Within the entries below, please return exactly the lines from the one with "X129200000Y-124200000D03*" through the one with "for (i=0; i<10; i=i+1) begin: m", leaving out any pictures.
========
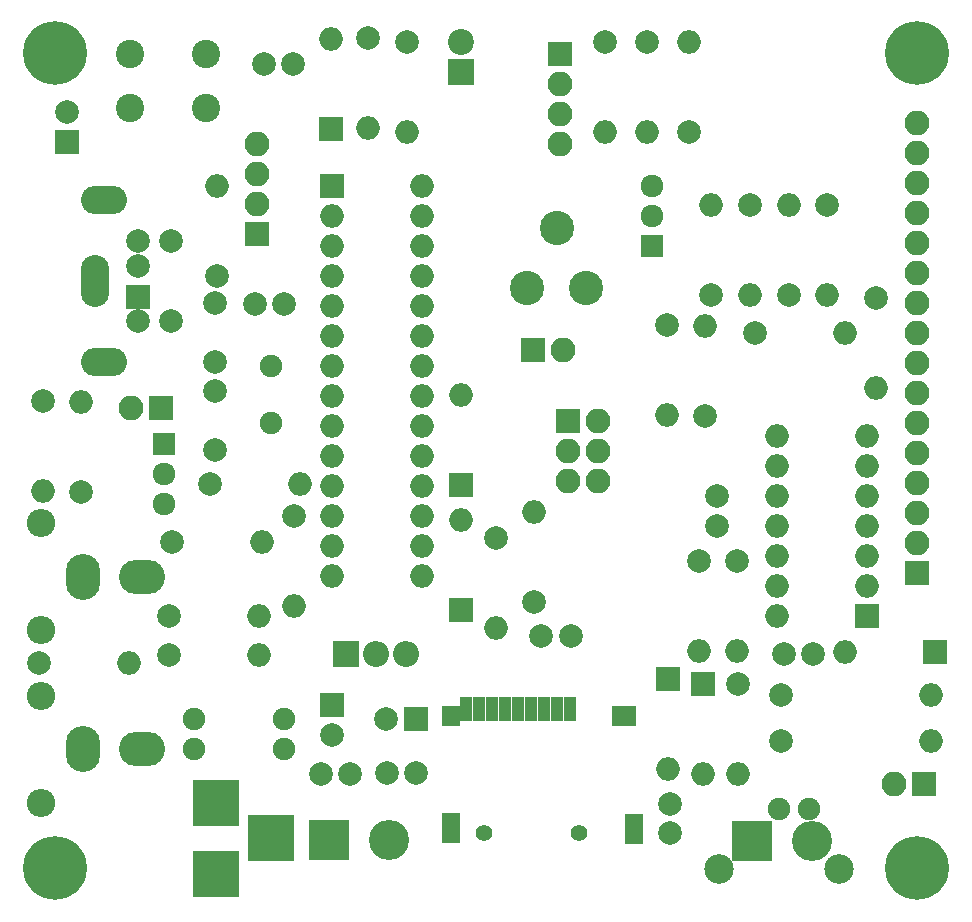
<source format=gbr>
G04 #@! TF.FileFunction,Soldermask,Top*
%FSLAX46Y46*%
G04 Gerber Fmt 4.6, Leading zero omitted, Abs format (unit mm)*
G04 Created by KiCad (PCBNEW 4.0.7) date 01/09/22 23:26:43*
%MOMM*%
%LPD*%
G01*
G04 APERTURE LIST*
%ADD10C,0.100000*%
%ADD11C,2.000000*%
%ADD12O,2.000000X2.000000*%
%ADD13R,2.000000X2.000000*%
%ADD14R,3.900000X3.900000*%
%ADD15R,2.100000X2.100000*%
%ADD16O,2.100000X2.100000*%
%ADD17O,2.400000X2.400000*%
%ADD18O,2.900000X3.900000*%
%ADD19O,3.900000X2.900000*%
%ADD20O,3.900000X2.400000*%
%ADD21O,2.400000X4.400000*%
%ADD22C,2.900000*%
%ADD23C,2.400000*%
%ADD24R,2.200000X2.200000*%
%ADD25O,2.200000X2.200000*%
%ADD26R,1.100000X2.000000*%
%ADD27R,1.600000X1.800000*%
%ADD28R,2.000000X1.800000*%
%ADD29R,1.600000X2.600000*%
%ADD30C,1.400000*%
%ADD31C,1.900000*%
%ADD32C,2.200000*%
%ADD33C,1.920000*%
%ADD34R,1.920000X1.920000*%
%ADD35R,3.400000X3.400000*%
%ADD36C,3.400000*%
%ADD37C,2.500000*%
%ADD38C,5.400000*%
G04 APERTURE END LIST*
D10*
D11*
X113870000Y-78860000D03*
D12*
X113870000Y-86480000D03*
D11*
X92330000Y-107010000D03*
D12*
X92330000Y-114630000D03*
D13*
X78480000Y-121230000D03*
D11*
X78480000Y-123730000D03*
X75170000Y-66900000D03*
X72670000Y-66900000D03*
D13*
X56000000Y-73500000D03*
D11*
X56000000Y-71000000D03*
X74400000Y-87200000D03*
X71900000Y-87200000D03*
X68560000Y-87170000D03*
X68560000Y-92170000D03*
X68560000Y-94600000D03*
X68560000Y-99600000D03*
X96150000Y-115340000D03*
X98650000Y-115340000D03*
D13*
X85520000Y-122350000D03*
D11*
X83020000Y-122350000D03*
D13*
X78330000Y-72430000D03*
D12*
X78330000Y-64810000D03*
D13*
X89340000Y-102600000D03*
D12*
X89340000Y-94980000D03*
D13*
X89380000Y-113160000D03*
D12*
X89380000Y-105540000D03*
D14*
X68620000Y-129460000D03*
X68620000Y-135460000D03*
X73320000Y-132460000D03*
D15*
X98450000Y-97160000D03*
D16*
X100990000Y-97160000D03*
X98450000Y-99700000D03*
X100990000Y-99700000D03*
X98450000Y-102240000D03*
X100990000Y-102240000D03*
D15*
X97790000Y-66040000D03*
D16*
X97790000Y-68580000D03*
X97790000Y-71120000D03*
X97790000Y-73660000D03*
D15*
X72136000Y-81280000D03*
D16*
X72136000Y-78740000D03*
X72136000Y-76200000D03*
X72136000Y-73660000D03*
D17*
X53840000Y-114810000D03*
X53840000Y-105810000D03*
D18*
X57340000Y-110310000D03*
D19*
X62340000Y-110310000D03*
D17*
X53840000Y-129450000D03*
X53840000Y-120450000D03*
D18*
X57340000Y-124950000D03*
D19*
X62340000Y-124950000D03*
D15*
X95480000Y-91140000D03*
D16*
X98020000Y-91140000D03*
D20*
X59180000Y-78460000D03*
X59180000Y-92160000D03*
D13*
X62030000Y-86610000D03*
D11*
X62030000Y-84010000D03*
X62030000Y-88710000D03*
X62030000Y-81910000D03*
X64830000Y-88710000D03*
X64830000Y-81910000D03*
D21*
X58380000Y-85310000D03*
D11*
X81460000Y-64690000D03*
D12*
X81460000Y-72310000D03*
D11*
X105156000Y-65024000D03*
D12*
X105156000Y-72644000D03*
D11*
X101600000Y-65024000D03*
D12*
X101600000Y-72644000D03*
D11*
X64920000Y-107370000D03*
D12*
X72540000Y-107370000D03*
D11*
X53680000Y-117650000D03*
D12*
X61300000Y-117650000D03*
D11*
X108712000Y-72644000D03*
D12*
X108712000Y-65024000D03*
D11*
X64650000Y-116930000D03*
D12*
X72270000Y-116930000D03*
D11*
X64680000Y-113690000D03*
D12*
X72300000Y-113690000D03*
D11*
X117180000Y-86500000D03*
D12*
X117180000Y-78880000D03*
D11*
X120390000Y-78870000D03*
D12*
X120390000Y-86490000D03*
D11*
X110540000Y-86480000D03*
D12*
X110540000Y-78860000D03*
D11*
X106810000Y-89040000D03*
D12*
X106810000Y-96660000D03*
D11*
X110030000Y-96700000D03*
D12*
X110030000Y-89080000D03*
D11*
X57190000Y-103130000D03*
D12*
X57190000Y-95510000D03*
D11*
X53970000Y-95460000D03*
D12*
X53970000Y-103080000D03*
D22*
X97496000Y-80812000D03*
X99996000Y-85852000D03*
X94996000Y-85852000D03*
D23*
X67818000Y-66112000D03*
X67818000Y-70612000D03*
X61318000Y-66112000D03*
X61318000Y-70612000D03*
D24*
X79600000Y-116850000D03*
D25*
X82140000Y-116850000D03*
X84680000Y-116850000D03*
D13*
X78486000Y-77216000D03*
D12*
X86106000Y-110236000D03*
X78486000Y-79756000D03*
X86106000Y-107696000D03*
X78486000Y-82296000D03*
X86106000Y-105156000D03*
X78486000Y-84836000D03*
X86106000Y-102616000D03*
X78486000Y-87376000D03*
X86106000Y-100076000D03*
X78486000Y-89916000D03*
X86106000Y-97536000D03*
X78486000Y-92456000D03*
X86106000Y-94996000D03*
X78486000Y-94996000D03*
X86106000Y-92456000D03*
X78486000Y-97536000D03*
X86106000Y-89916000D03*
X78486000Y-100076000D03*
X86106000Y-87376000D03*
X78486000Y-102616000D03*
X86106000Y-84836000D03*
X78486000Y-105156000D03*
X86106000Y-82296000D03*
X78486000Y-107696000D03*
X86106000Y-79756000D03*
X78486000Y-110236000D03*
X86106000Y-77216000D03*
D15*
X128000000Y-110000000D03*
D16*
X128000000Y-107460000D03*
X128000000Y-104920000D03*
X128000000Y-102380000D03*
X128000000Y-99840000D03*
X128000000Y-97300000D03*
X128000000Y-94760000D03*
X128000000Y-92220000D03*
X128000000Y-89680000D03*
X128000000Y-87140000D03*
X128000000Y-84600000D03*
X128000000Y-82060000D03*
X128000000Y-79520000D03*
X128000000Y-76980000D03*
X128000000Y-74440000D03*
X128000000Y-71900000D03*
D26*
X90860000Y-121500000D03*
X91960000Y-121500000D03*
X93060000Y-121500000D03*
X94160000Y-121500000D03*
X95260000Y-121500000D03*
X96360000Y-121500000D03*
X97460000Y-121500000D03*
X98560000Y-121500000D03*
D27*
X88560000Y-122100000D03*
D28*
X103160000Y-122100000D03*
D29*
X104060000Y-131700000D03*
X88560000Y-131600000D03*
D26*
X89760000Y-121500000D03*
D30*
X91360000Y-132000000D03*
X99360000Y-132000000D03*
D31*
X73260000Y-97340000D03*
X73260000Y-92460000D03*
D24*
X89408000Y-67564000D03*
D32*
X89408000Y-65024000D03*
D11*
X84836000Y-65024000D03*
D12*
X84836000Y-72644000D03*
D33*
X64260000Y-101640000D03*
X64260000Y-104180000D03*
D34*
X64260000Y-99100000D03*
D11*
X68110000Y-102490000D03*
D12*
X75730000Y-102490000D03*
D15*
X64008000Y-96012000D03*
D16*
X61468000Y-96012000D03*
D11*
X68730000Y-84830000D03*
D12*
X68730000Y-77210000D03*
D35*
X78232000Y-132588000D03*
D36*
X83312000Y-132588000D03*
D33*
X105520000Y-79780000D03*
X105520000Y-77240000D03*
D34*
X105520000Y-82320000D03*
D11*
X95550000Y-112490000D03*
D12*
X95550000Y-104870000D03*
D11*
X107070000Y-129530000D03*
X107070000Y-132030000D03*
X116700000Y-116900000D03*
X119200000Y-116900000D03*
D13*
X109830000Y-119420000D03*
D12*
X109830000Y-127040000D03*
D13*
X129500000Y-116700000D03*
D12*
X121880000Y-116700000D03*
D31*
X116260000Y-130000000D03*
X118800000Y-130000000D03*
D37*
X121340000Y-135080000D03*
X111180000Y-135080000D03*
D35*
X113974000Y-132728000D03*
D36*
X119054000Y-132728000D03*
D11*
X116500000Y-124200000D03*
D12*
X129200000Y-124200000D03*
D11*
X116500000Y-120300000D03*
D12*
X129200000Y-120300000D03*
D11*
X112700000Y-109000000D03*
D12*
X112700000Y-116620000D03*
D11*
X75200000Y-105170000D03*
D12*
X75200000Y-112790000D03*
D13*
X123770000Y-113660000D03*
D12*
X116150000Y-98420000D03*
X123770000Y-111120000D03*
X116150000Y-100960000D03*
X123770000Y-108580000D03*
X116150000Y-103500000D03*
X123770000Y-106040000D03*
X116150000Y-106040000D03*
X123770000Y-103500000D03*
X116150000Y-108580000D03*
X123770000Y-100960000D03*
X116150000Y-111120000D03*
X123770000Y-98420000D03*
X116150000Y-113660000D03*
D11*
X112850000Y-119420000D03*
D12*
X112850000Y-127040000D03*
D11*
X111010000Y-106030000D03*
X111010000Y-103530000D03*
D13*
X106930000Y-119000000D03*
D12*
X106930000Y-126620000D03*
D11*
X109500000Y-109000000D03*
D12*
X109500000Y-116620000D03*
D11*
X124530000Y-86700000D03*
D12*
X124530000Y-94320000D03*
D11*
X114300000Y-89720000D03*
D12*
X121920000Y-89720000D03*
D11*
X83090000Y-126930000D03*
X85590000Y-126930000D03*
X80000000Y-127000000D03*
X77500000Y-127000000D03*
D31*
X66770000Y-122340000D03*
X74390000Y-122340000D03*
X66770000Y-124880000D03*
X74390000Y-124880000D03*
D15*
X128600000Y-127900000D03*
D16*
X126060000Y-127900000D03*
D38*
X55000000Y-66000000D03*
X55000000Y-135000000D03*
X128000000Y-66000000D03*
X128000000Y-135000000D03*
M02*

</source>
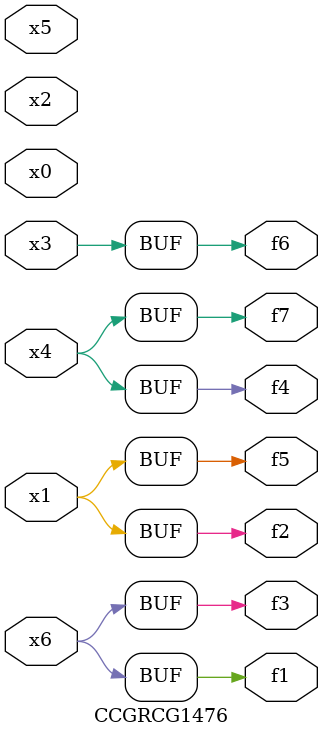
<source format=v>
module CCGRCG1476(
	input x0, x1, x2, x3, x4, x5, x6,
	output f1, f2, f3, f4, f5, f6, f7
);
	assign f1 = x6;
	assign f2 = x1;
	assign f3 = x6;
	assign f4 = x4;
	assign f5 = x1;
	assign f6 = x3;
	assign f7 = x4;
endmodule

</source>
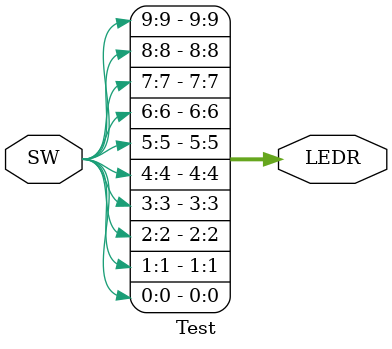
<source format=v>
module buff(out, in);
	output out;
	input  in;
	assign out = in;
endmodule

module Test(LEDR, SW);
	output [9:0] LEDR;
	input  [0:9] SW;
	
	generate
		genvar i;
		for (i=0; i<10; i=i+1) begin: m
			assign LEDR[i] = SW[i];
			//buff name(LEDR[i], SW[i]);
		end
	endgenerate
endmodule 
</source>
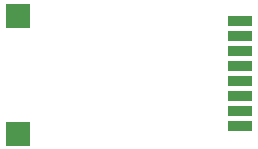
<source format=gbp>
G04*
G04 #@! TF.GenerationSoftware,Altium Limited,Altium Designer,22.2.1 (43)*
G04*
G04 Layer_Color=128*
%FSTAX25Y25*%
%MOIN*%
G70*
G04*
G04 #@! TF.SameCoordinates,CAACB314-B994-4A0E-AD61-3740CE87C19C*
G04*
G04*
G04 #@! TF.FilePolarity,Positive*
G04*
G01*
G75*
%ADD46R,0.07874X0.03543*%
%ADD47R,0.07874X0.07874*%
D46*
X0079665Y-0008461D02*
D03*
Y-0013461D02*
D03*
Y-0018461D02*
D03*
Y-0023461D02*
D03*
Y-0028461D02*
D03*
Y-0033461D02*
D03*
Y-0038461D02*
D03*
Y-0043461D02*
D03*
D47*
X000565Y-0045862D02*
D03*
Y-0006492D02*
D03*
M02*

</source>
========
▶ _Response to the exercise_
X129200000Y-124200000D03*
D11*
X116500000Y-120300000D03*
D12*
X129200000Y-120300000D03*
D11*
X112700000Y-109000000D03*
D12*
X112700000Y-116620000D03*
D11*
X75200000Y-105170000D03*
D12*
X75200000Y-112790000D03*
D13*
X123770000Y-113660000D03*
D12*
X116150000Y-98420000D03*
X123770000Y-111120000D03*
X116150000Y-100960000D03*
X123770000Y-108580000D03*
X116150000Y-103500000D03*
X123770000Y-106040000D03*
X116150000Y-106040000D03*
X123770000Y-103500000D03*
X116150000Y-108580000D03*
X123770000Y-100960000D03*
X116150000Y-111120000D03*
X123770000Y-98420000D03*
X116150000Y-113660000D03*
D11*
X112850000Y-119420000D03*
D12*
X112850000Y-127040000D03*
D11*
X111010000Y-106030000D03*
X111010000Y-103530000D03*
D13*
X106930000Y-119000000D03*
D12*
X106930000Y-126620000D03*
D11*
X109500000Y-109000000D03*
D12*
X109500000Y-116620000D03*
D11*
X124530000Y-86700000D03*
D12*
X124530000Y-94320000D03*
D11*
X114300000Y-89720000D03*
D12*
X121920000Y-89720000D03*
D11*
X83090000Y-126930000D03*
X85590000Y-126930000D03*
X80000000Y-127000000D03*
X77500000Y-127000000D03*
D31*
X66770000Y-122340000D03*
X74390000Y-122340000D03*
X66770000Y-124880000D03*
X74390000Y-124880000D03*
D15*
X128600000Y-127900000D03*
D16*
X126060000Y-127900000D03*
D38*
X55000000Y-66000000D03*
X55000000Y-135000000D03*
X128000000Y-66000000D03*
X128000000Y-135000000D03*
M02*

</source>
<source format=v>
module CCGRCG1476(
	input x0, x1, x2, x3, x4, x5, x6,
	output f1, f2, f3, f4, f5, f6, f7
);
	assign f1 = x6;
	assign f2 = x1;
	assign f3 = x6;
	assign f4 = x4;
	assign f5 = x1;
	assign f6 = x3;
	assign f7 = x4;
endmodule

</source>
<source format=v>
module buff(out, in);
	output out;
	input  in;
	assign out = in;
endmodule

module Test(LEDR, SW);
	output [9:0] LEDR;
	input  [0:9] SW;
	
	generate
		genvar i;
		for (i=0; i<10; i=i+1) begin: m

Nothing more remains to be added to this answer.